KKR Real Estate is a small mortgage trust with a portfolio of $ 5.3 billion. Apartment buildings and offices constitute 85% of its portfolio, the rest being in shops and hotels. It is also a variable rate lender, with an average yield of 3.4%. And its Libor floor is similar to Blackstone’s, at 1.4%.
KKR Real Estate lends to borrowers who need a short-term loan to acquire, refinance or renovate a property, says CEO Matt Salem. Most of its apartment loans are for new rental construction; buyers need time to fully lease them before selling the buildings, and they take out bridging loans for the transition. “It’s a pretty defensive loan profile,” says Salem.
Parent company KKR is also creating a lending channel; Over the past 12 months, the REIT has reviewed $ 44 billion in financing opportunities and issued $ 918 million in loans. The company says it has $ 571 million in cash to fund new loans. KKR sold five million shares of the REIT, or a quarter of its stake, last week, and the stock was hit 5% by the sale. But it won’t dilute earnings or book value and increase the stock’s liquidity, potentially expanding the investor base to more institutional buyers.

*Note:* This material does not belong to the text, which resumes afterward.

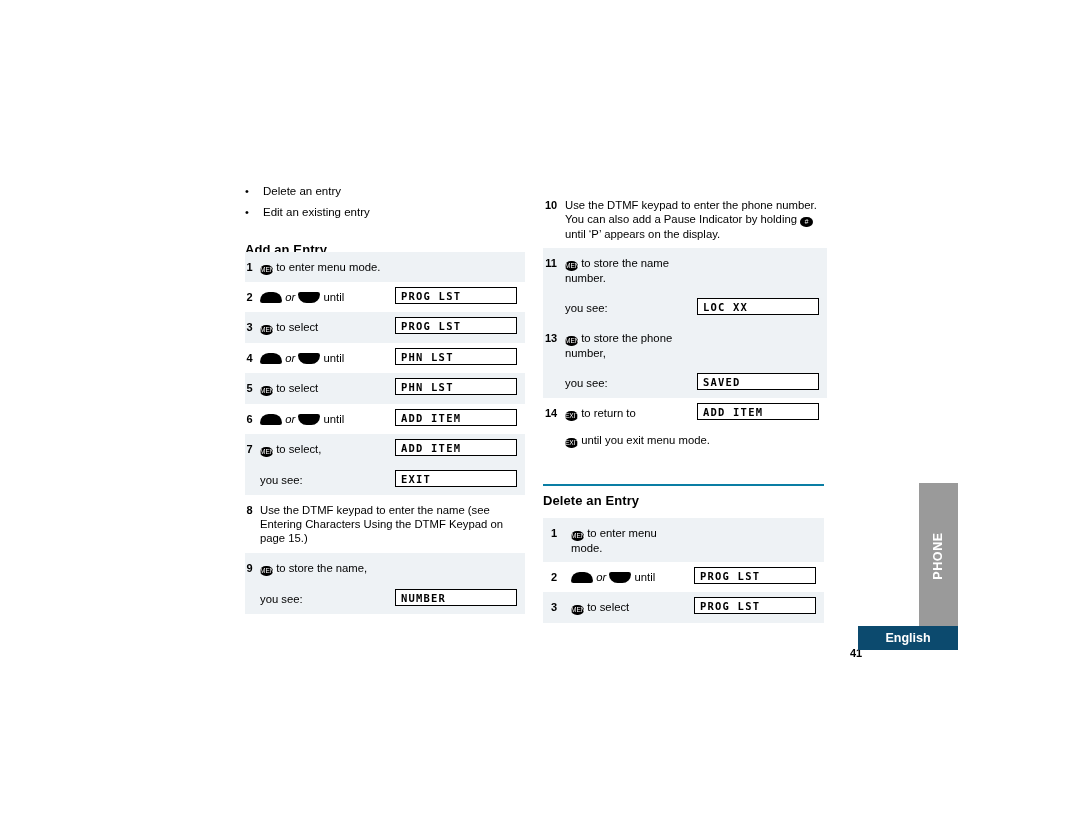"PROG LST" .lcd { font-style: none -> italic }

KKR REIT’s office buildings are mostly found in high-demand cities including Boston, Philadelphia, Seattle, and Washington, DC Loan-to-value ratios for offices average 62%, Salem adds, implying that properties are expected to lose nearly 40% in value before mortgages are diminished.
At around $ 20 a share, KKR Real Estate is trading above its estimated book value of $ 19. It doesn’t imply a lot of benefits; in fact, the average target for analysts is $ 21.43. But if the company maintains its latest quarterly distribution of 43 cents a share, investors would reap an annualized return of 8.6%. That would be more than double the 3.7% return on junk bonds these days.
Assuming that demand for offices, hotels and apartments holds, both stocks could generate income in a low yielding world.